Heard of Morrinsville? You might have, but have you ever been there? If the answer is no, a group of enthusiastic locals are changing that, with the Herd of Cows? street art installation on the streets of the Waikato dairy town.
Local district councillor Nicki Robb has been driving the project to install a herd of artistically painted fibreglass cows around the town, with the first 15 unveiled in March 2015. The second tranche was revealed in October, and in a few months' time a 6.5 high "mega-cow" will join the drove of 42 colourful beasts.
It's a far cry from Chicago to Morrinsville, but Robb says the original idea came from a similar project she saw when she lived in Bikes in the Windy City in the early 2000s.
"Since I've been on the council I have become acutely aware of what a wonderful town we live in, but no one comes here. We don't have a Hobbiton or a mountain or a natural feature for people to come and visit," Robb says. One thing the town does have, however, is the Wallace Gallery, the only venue outside Auckland to display some of Sir James Wallace's collection, as well as hosting exhibitions of other New Zealand works. "I thought it would be a cool idea to bring the two worlds -- farming and art -- together in one project."
The Herd of Cows? group found a main sponsor -- local accountants Cooper Aitken -- and had a mould tooled up. Each cow is sponsored by a local business, individual or family, and is cast out of fibreglass then decorated by a local artist before being given a graffiti-proof high-gloss finish by a local panelbeater. Robb's team had to search out artists and sponsors for the first 15 cows; "now my phone never stops ringing".
The initiative has been a roaring success: the town's iSite now has to open at weekends to dish out maps to cow-spotters, and herds of tourists can been seen every day, searching for the bovines.
And, you can be sure, stopping for a latte or a milkshake as well.
Deeper into the Waikato, southeast of Cambridge, there's fauna of a different kind. Rising up out of the dairy country is Sanctuary Mountain Maungatautari, one of the few accessible "mainland islands". At 3400 hectares, it is the largest pest-proof-fenced sanctuary in the world, and it welcomes visitors to experience its rich habitat and populations of endangered species, from kokako and hihi (stitchbird) to tuatara and rare native geckos and frogs.
The sanctuary offers regular manu (bird) tours of the forest and wetland, a tuatara tour, and special night tours, where visitors can sometimes spot the sanctuary's North Island brown kiwi, as well as geckos and weta.
Lead guide Daniel Scanlon says the forest is as much a star as its inhabitants.

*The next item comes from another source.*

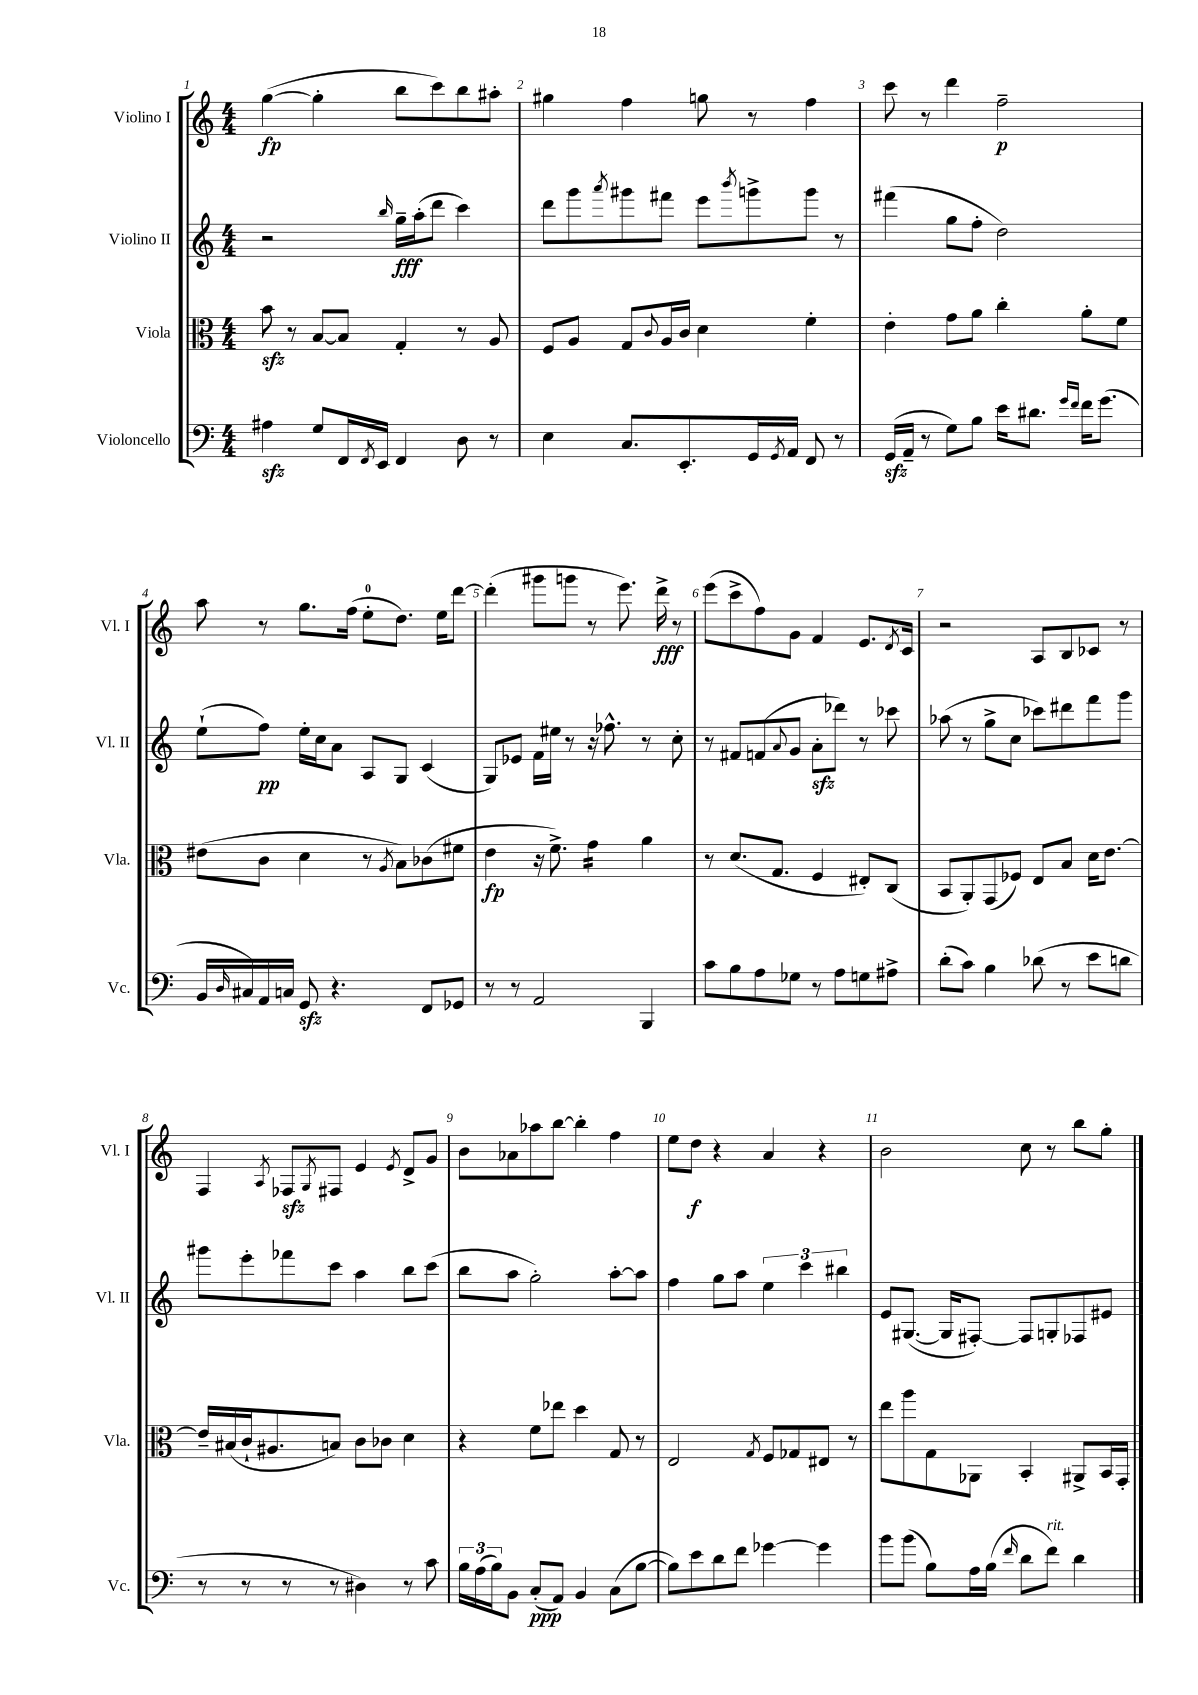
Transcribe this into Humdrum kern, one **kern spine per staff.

"We are seeing the forest slowly returning to what it was in pre-colonial times, seeing plants coming through that just weren't there 10 years ago."
The birds are coming back, too: last year North Island kokako were released into the sanctuary, with hihi, takahe and kaka also introduced. North Island robins, whiteheads and tomtits are also frequently seen.
Tours take around 90 minutes and cover 1.5-2 km of easy walking. For the night tours, or for a chance to hear the dawn chorus, many visitors stay at the Out in the Styx guesthouse on the edge of the sanctuary's southern enclosure.
At Whale Bay and Manu Point in Raglan, the left break is the stuff of legend.
To help wannabe surfers get to the point they can experience the thrill of the ride, and possibly become legends themselves, the Raglan Surfing School's mobile Surf School trailer will be stationed down at Ngarunui Beach, Raglan's main beach throughout the holidays.
Their three-hour beginner surf lessons ($89) will start from their base at the Karioi Lodge and Outdoor Centre, located in Whale Bay. Water safety is a core component of these lessons.
Complete Surf and Stay packages are on offer over the holiday period with prices starting from $145 for a two-day package ranging up to five-day fully supervised packages priced at $429.